Ich kann es wirklich. Ich kann fliegen. Ja, genau danach fühlt es sich gerade an. Und jetzt, da ich weiß, wie es geht, kommt es mir so vor, als hätte ich es schon immer gewusst. Als hätte ich nie etwas Anderes getan. Zweifelsohne einer der glücklichsten Momente meiner jungen Jahre.

Frei und mutig wie ein Cowboy reite ich fortan durch die Prärie meiner Kindheit, allzeit bereit für das jeweils nächste Abenteuer, den nächsten wilden Ritt.

Mögen auch die tröstenden Tierpflaster, die in jener Zeit in rauen Mengen zum Einsatz kommen, Jahre später längst der Vergangenheit angehören und mögen auch Lernerfahrungen dieser Art ganz im Gegensatz zu den Narben auf meinen Knien zwischenzeitlich als verloren gelten — die Wahrhaftigkeit dieser Erfahrung wird für mich ein Inbegriff für das Lernen im Leben werden. Besser noch: für das Leben im Lernen.

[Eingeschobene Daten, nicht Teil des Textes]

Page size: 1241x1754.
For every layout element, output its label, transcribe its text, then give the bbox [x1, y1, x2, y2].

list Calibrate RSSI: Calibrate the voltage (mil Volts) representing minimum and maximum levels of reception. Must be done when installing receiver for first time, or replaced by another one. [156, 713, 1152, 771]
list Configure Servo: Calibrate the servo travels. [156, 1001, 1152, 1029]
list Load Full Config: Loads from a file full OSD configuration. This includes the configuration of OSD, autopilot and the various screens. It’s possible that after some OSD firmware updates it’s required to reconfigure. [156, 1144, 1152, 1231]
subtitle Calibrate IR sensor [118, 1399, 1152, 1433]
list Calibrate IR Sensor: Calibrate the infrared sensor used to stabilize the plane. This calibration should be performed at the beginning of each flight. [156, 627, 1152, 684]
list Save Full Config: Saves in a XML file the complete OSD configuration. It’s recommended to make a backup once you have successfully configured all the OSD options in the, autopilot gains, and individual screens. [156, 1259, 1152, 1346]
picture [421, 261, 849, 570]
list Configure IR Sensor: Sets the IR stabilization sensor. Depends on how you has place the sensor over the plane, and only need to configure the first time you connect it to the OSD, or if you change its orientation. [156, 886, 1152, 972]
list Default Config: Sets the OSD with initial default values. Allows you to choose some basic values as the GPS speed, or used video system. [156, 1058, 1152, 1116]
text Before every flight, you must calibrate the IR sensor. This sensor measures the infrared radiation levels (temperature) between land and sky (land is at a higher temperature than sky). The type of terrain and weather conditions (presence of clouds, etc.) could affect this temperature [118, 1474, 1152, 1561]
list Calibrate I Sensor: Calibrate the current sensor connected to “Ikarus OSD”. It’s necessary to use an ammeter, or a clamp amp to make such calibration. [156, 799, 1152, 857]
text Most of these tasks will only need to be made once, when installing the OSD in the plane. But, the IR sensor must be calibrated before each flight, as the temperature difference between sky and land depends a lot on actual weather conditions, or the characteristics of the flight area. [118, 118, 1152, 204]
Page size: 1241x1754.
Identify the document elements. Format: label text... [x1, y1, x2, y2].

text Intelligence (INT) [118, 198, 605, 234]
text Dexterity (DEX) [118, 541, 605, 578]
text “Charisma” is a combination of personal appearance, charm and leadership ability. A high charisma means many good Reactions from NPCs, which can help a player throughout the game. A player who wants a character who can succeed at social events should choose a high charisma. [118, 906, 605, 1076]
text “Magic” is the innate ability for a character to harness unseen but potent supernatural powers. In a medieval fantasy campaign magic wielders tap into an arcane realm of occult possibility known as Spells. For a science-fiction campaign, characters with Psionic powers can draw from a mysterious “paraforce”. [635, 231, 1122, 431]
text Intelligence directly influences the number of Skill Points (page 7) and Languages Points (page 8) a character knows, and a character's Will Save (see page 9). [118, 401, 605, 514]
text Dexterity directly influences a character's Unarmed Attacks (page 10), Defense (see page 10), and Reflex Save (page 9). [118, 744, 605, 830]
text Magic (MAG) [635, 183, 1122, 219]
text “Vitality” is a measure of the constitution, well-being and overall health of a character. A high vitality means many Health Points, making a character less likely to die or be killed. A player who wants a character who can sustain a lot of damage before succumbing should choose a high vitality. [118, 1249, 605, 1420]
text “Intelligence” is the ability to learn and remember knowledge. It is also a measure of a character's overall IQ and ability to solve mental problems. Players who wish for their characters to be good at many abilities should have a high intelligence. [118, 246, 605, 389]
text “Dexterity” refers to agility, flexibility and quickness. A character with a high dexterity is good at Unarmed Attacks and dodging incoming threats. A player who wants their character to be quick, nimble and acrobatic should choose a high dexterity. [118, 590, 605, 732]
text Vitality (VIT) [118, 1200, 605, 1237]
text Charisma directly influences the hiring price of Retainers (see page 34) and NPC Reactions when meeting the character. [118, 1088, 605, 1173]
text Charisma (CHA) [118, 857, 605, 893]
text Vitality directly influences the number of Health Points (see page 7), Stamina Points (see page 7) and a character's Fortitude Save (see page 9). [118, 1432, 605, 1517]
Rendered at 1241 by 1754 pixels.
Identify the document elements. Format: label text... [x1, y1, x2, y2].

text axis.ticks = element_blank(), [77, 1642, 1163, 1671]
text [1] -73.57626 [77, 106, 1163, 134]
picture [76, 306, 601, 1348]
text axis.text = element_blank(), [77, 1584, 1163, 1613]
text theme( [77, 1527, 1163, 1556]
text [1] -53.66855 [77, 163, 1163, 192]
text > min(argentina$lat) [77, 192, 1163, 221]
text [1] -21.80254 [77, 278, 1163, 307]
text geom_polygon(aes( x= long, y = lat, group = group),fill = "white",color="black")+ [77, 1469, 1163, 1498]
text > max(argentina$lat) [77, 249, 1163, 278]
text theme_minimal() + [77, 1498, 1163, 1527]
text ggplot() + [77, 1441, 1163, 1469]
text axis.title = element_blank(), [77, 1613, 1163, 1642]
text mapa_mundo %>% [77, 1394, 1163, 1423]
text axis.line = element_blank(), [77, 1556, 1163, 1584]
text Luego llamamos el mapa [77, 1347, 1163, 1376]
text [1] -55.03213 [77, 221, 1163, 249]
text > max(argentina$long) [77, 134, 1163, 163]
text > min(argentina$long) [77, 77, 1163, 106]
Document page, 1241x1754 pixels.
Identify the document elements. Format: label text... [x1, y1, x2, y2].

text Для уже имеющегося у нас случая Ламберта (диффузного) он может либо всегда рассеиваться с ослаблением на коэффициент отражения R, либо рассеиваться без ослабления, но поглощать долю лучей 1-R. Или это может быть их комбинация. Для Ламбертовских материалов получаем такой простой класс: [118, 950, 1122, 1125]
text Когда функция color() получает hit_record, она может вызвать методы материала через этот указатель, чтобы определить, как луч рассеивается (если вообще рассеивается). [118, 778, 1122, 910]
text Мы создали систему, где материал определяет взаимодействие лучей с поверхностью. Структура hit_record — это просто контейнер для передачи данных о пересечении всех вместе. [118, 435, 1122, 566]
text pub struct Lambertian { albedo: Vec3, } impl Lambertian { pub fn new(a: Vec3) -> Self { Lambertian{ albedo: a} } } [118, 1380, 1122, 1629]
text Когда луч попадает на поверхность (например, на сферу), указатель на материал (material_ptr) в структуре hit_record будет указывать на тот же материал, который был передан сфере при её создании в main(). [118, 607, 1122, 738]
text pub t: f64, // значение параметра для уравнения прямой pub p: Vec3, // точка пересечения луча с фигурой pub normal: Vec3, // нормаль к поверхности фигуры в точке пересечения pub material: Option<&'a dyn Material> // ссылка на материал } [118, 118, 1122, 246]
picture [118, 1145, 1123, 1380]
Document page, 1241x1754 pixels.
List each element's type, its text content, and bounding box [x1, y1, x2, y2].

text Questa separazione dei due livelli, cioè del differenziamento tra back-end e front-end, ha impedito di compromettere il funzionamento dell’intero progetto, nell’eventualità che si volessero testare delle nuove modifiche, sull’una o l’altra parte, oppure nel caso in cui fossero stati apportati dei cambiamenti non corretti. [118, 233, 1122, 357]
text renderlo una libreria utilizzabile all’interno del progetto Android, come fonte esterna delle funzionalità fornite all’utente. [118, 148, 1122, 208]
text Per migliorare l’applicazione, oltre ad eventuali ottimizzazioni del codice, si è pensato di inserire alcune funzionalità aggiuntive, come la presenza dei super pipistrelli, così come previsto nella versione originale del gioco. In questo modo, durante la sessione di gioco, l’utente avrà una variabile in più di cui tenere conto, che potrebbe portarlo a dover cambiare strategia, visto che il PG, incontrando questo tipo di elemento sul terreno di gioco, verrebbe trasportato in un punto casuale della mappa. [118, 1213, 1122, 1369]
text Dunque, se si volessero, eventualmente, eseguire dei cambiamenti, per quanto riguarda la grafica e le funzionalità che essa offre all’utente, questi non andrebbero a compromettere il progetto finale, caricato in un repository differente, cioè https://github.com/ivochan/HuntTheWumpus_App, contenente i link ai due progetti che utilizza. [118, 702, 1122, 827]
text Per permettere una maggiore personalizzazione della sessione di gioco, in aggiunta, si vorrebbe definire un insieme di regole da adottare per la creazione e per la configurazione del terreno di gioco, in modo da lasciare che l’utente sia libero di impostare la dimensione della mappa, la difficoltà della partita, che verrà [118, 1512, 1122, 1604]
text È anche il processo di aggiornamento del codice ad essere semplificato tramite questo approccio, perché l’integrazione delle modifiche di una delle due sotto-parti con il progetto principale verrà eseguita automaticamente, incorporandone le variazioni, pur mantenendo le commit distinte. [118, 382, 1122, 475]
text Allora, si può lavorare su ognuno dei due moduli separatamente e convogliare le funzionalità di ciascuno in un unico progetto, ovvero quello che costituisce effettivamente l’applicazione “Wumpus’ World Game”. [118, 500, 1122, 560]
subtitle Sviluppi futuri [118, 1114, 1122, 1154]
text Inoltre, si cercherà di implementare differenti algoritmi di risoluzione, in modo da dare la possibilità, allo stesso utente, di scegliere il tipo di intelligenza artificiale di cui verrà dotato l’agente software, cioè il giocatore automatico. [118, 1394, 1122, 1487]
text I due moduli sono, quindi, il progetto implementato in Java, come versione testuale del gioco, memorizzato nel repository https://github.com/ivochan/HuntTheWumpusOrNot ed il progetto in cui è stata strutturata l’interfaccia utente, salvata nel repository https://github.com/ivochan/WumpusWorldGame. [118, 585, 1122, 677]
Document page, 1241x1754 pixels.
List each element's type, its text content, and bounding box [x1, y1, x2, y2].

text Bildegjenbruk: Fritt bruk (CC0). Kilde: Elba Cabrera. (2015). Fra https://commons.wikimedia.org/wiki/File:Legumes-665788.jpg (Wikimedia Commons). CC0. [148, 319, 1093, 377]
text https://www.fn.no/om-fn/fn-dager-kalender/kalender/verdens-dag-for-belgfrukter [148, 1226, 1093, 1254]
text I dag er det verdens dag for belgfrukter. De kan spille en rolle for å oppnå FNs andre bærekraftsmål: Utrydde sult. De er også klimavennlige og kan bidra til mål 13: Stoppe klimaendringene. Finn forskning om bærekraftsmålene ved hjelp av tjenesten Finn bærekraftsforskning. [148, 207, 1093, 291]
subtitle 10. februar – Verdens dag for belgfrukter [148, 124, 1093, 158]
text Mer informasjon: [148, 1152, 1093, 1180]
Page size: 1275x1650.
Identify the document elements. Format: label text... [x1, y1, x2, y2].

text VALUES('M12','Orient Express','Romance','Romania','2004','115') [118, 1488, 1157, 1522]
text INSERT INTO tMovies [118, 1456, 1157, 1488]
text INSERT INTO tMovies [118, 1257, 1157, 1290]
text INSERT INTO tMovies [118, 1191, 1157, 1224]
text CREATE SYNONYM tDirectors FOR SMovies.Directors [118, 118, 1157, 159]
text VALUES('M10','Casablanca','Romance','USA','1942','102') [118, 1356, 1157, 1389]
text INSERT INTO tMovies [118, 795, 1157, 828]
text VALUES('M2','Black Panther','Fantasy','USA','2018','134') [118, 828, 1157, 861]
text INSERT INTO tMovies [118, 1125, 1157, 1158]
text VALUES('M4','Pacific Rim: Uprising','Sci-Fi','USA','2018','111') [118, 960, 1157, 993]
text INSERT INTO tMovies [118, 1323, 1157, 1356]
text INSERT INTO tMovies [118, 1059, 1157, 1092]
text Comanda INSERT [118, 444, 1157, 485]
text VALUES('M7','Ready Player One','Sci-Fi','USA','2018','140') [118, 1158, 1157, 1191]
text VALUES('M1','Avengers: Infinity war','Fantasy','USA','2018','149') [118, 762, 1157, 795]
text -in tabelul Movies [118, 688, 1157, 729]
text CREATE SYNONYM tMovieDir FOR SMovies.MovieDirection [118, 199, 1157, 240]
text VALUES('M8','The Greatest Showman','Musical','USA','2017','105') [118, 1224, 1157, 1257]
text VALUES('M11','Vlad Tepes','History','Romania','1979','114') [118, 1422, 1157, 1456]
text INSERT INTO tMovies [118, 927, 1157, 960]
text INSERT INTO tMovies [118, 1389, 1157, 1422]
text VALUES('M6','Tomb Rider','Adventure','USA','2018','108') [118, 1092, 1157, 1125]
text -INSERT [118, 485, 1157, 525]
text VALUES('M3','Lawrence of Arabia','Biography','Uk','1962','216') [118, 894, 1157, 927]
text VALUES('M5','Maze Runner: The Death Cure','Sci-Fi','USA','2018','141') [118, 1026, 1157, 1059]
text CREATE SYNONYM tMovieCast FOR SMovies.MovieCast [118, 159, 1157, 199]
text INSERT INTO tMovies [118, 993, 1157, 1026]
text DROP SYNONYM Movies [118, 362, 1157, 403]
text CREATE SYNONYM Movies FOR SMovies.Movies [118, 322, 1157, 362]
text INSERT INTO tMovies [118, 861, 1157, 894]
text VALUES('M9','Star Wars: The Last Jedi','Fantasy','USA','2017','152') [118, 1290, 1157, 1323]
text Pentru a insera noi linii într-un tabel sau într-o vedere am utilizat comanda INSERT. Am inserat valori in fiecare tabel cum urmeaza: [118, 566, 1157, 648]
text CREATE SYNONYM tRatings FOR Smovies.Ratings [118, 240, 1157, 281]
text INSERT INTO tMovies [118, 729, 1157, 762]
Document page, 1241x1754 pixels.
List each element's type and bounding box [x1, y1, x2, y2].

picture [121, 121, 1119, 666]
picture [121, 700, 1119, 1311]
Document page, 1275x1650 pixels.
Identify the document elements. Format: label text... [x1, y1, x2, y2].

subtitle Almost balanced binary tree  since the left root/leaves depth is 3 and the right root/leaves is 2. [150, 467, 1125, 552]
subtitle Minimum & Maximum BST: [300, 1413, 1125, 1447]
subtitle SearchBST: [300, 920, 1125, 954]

Lernen = leben. Leben = lernen.

So einfach ist die Gleichung, die ich nun, mit Anfang 30, aufstelle, nachdem mich mein Spiegelbild auf die Reise geschickt hat. “Ich lerne mich besser kennen.” — dieser Satz beginnt mit “Ich lerne”. In der Hoffnung, dabei auch mir selbst näherzukommen, widme ich mich dem Lernen.

Ich beobachte: “Lernen” ist nicht gleich “Lernen”.

Und so hinterfrage ich jenes Lernen, das Wissen im Kopf ansammelt, ordnet und verwaltet. Irgendwie verleitet dieses im Kopf “gebunkerte” Wissen gleich einem intellektuellen Bollwerk gerne zu Prahlerei, Unnahbarkeit oder sogar Unerreichbarkeit. So jedenfalls mein Eindruck, wenn ich (ein-) gebildeten Menschen — vor allem denen in Talkshows, bisweilen aber auch mir selbst — zuhöre.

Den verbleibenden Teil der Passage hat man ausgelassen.